Japan, declares tourist after tourist, investor after investor, is red hot. The yen is tumbling, the shopping is amazing, the stock market is flying, the sushi is cheap. It is also, perhaps, the only place in the world right now where you can buy a globally successful $20bn company for free.
And glorious though that notionally knockdown pricing sounds, it may yet spoil an important element of the party.
Like all good tricks, this so-far-hypothetical $20bn great gratis grab takes a bit of setting-up. For a start, to be the lucky buyer you have to be Toyota Motor — global carmaker supreme, Japan’s biggest company and embodiment of the reality that, while governance reform is happening apace, it is certainly not happening everywhere.
And second, you need to exist in a stock market that has, for decades, tolerated the self-evidently problematic phenomenon of listed companies’ “cross-holdings” of equity stakes in one another. Traditionally held as symbols of business friendship between companies, these stakes have acted as barriers against pushier shareholders and allowed poor management an ill-deserved cushion of complacency. True, the networks have been unwinding in recent years under government and shareholder pressure, but some pretty remarkable anomalies still exist.
Last week a large audience of visiting fund managers who had gathered in Tokyo took part in a thought experiment. Consider Toyota Industries — the world’s biggest manufacturer of forklift trucks and a major global player in weaving machinery. It is also, via the magic of cross-holdings, the single largest private sector owner of Toyota Motor shares. Toyota Industries’ 7.31 per cent stake in the parent (whose stock price has roughly doubled over the past decade) is currently worth $16.4bn, or roughly 85 per cent of the total market value of Toyota Industries.
But wait. Cross-holdings. Toyota Motor, in concert with its wholly owned subsidiaries, holds roughly a third of all the free-float shares in Toyota Industries. Presto! The stage is set for the (notional) deal of a lifetime.
Toyota Motor could, in theory, make an all-share offer for the two-thirds of Toyota Industries it doesn’t already own at a magnanimous 30 per cent premium to the current market price. The Japanese government, on a hitherto fairly fruitless mission to provoke industrial consolidation, has even tried to encourage this sort of all-share deal by wrapping them in protections from capital gains tax.
Were the hypothetical bid successful, Toyota Motor would not only become the proud owner of Toyota Industries, but also of $16.4bn worth of Toyota shares held by its new acquisition and just used to pay for the deal. The takeover (give or take some advisory fees) would have cost Toyota Motor precisely nothing.
The timing of this thought experiment was important — many of the fund managers were in Japan for the first time since 2019. There are several new “Buy Japan” narratives that have emerged in the interim, the return of inflation after a long absence high among them. With geopolitics making China less readily investable to some funds, the Japanese market was easy to present as more ripe for global investment attention than it has been in a very long time.
Even with the market at a 33-year high, the visitors were told, there is plenty of room for it to go higher.
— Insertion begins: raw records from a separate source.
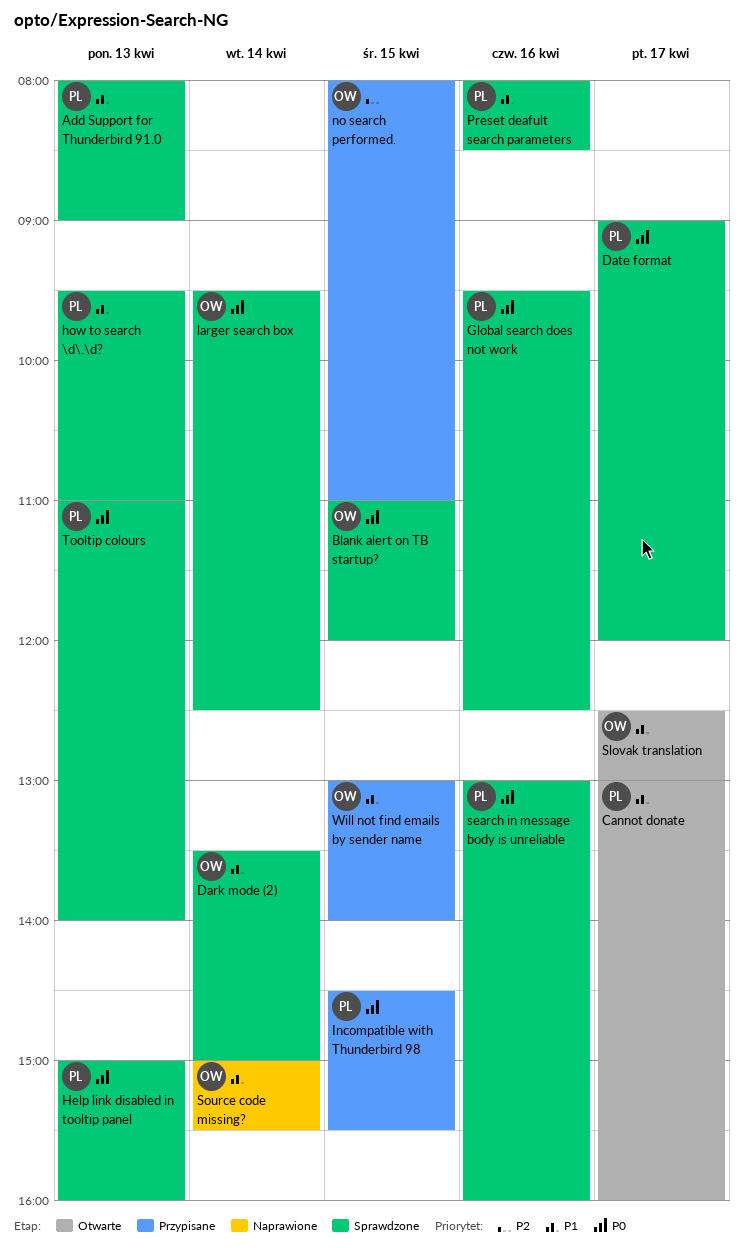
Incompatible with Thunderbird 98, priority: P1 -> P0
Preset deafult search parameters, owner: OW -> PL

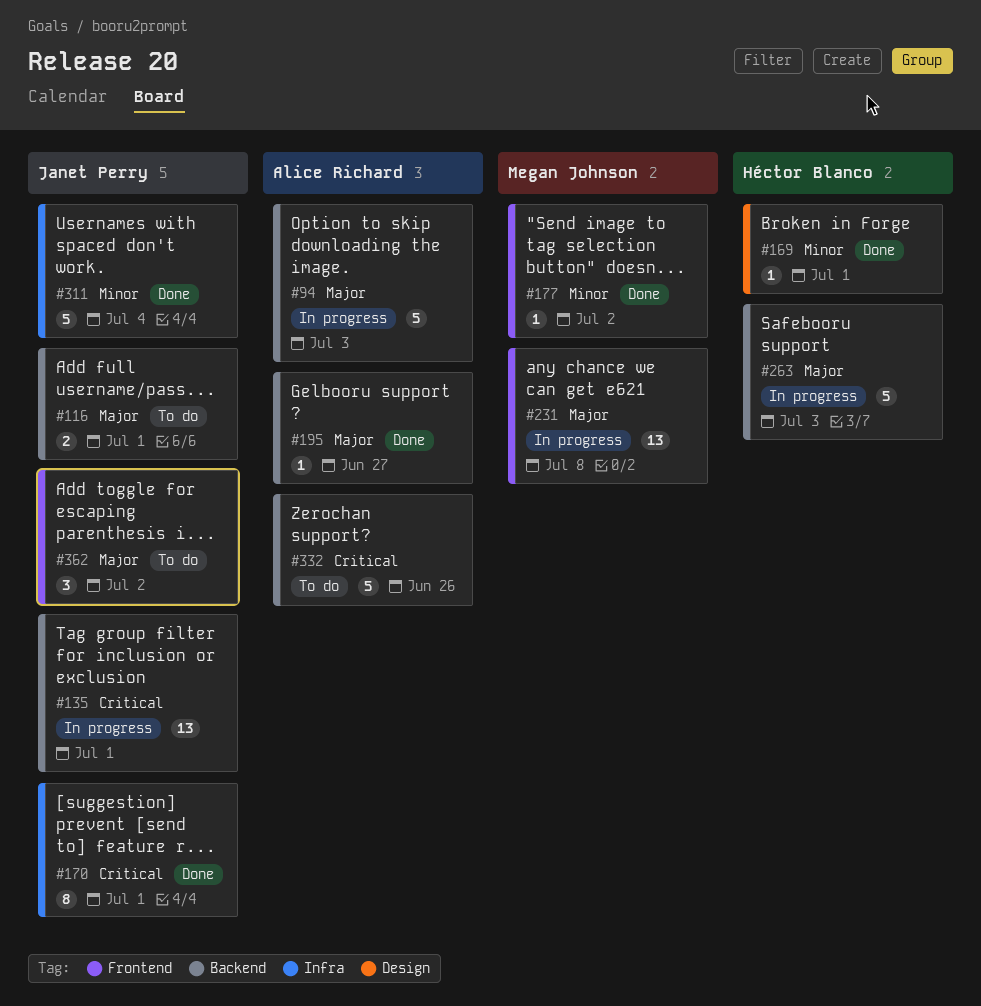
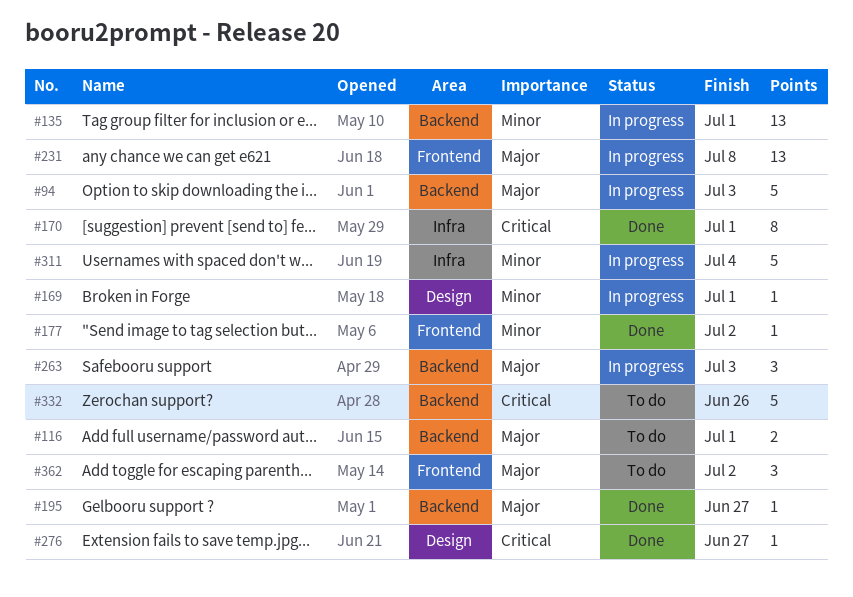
#135, priority: Critical -> Minor
#169, status: Done -> In progress
#263, estimate: 5 -> 3
#276: none -> present
#311, status: Done -> In progress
Many Japanese companies are highly profitable, stable and undervalued. The Tokyo Exchange is prodding companies to be more shareholder friendly. Activists are making significant inroads. And so on.
While all this may be true — and even capable of sustaining a rally for months to come — two very important factors remain absent. The first of these is that, while the advent of inflation should theoretically encourage Japanese households to move their assets from cash to equities, that has not remotely begun.
The second factor missing is a clear sense of why Japan’s market (where theoretical M&A opportunities abound) is not priced as one where a potential change of corporate control is reflected in share prices. Toyota Industries shares do not trade as if Toyota Motor is poised to take advantage of the opportunity, because nobody really thinks it will. Companies do not project any eagerness to engage in domestic consolidation either as buyers or sellers, and the implication is party-pooping.
Stock markets can still rise without being permanently frenetic arenas for takeovers, but they require at least a sense that they might be when obviously good deals arise. Investors, after a week of otherwise good news, will not have left with that.